Основой для установки плана ликвидации дела, то есть определения лиц, у коих надлежит произвести обыски и аресты, служит схема наружного наблюдения за заподозренным в военном шпионстве лицом. Перед ликвидацией должна быть произведена немалая работа – расшифровать при помощи внутреннего наблюдения все клички, а равно при содействии наружной полиции точно установить адреса и занятия лиц, которые их носят. Все эти данные обозначаются другими, обыкновенно красными чернилами на полях схемы. Беглого взгляда на схему достаточно, чтобы сразу же определить узлы свиданий, то есть лиц чаще всего друг с другом встречавшихся, у коих и надлежит в первую очередь произвести обыски, и арестовать их в зависимости от найденного у них уличающего материала или оставить на свободе. Может быть также придется поступить и с особенно интересными в служебном или общественном отношении лицами, хотя бы свидания с ними наблюдаемого были и не так часты.
Ликвидация дела должна быть произведена в один день, а если возможно и в один час, дабы помешать преждевременному разглашению этого факта. В этих же видах и дальнейшие обыски и аресты в зависимости от результатов произведенной уже ликвидации должны быть совершены в возможно непродолжительном времени. Надобно пока пользоваться сравнительной свободой действий контрразведки в административном порядке, так как все действия судебных властей скованы буквой закона.

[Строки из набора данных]

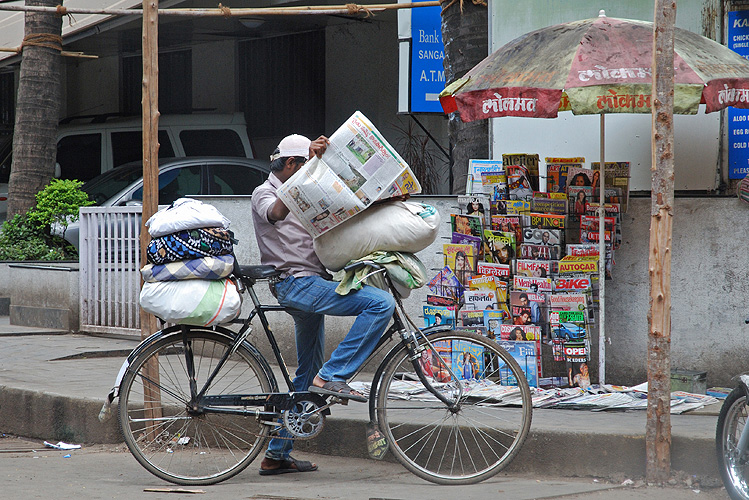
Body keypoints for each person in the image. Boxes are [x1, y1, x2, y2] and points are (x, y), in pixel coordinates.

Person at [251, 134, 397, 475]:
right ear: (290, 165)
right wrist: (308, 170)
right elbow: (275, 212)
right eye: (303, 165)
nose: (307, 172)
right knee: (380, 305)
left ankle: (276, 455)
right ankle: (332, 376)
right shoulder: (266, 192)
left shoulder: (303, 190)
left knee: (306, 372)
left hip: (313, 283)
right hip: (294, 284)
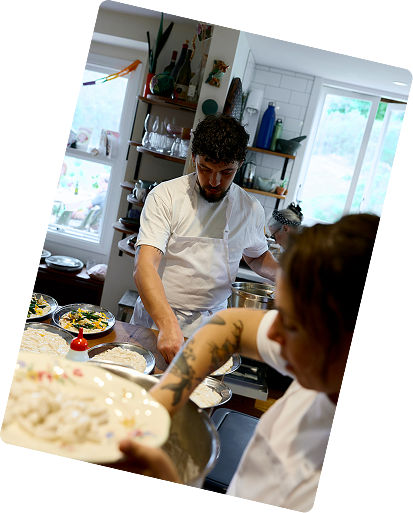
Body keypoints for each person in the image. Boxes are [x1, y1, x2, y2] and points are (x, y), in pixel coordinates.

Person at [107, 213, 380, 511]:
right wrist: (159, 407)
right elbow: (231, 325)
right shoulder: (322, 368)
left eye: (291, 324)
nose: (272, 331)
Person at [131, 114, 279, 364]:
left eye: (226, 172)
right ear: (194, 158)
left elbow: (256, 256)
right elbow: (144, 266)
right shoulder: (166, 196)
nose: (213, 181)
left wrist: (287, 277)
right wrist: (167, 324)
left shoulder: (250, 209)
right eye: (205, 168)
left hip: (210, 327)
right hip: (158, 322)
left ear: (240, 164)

...

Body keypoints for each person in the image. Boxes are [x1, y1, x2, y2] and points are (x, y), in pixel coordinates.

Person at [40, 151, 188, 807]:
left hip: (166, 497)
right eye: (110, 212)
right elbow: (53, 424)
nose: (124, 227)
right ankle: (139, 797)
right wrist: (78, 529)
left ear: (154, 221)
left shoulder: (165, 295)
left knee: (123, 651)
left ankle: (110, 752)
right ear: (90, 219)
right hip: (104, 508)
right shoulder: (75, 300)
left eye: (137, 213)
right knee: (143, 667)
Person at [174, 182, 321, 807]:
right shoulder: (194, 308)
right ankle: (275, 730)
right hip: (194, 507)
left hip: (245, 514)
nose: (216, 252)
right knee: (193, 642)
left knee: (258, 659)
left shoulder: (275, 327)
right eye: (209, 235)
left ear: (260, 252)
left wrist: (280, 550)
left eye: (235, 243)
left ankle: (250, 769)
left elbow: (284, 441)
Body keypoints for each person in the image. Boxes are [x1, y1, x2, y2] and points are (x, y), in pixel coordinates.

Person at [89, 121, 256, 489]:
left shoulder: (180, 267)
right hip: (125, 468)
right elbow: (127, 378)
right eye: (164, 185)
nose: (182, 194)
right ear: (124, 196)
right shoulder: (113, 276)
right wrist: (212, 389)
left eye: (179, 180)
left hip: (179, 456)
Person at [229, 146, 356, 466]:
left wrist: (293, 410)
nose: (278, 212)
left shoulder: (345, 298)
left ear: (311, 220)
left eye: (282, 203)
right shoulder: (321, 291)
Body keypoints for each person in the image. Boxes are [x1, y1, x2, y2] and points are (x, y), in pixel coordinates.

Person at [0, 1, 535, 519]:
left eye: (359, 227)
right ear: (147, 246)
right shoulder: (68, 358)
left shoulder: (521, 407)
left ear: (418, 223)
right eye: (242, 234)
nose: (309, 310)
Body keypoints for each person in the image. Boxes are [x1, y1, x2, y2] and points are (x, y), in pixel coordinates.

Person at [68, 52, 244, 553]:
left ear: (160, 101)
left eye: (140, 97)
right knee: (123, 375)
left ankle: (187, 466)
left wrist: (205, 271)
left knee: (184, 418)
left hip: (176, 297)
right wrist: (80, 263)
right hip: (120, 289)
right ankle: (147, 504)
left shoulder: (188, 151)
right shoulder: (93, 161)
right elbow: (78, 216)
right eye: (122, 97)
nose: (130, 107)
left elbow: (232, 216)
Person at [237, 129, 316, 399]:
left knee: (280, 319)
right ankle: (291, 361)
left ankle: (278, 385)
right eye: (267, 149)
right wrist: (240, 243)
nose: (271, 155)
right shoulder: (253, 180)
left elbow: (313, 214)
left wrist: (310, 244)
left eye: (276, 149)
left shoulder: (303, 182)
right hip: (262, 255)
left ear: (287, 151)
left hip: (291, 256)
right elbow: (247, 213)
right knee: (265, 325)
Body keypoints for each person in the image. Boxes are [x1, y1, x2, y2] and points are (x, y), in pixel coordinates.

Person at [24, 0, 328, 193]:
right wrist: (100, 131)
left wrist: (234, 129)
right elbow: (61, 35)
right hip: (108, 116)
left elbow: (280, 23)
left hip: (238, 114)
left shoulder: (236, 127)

> ИНСТРУКЦИИ К ЗАДАНИЯМ
• a. Какими чернилами, согласно тексту о ликвидации шпионского дела, обычно отмечают данные на полях схемы наружного наблюдения?
• b. Перепишите без изменений фрагмент текста о ликвидации шпионского дела, который начинается со слов, содержащих «Ликвидация дела должна», и заканчивается словами «скованы буквой закона.».
• c. Продолжите текст о ликвидации шпионского дела, начав сразу после его последнего предложения.

> ОТВЕТЫ ПО НОМЕРАМ
• a. Обыкновенно красными чернилами.

• b.
Ликвидация дела должна быть произведена в один день, а если возможно и в один час, дабы помешать преждевременному разглашению этого факта. В этих же видах и дальнейшие обыски и аресты в зависимости от результатов произведенной уже ликвидации должны быть совершены в возможно непродолжительном времени. Надобно пока пользоваться сравнительной свободой действий контрразведки в административном порядке, так как все действия судебных властей скованы буквой закона.

• c.
Быстрый просмотр отобранных по ликвидации материалов сразу дает картину состава преступления и его квалификацию, почему и дальнейшее расследование должно вестись в рамках тех статей Уголовного уложения, под которые подходит это преступление. По мере хода дела должны быть посвящены в него тот следователь по особо важным делам, который будет вести это дело, и прокурор Судебной палаты, как наблюдающий за следствием орган. Здесь то очень часто могут быть трения в лучшем случае из-за слишком формального отношения прокурорского надзора в столь тонком деле как шпионство, главной базой коего являются косвенные улики и убеждение судей, а не прямые улики. Должен сказать, что за мою почти десятилетнюю практику перед Великой войной у меня никогда не было расхождений в оценке этих улик с высшими чинами варшавской Судебной палаты. Далеко этого не могу сказать про высший прокурорский надзор петроградской и киевской Судебных палат.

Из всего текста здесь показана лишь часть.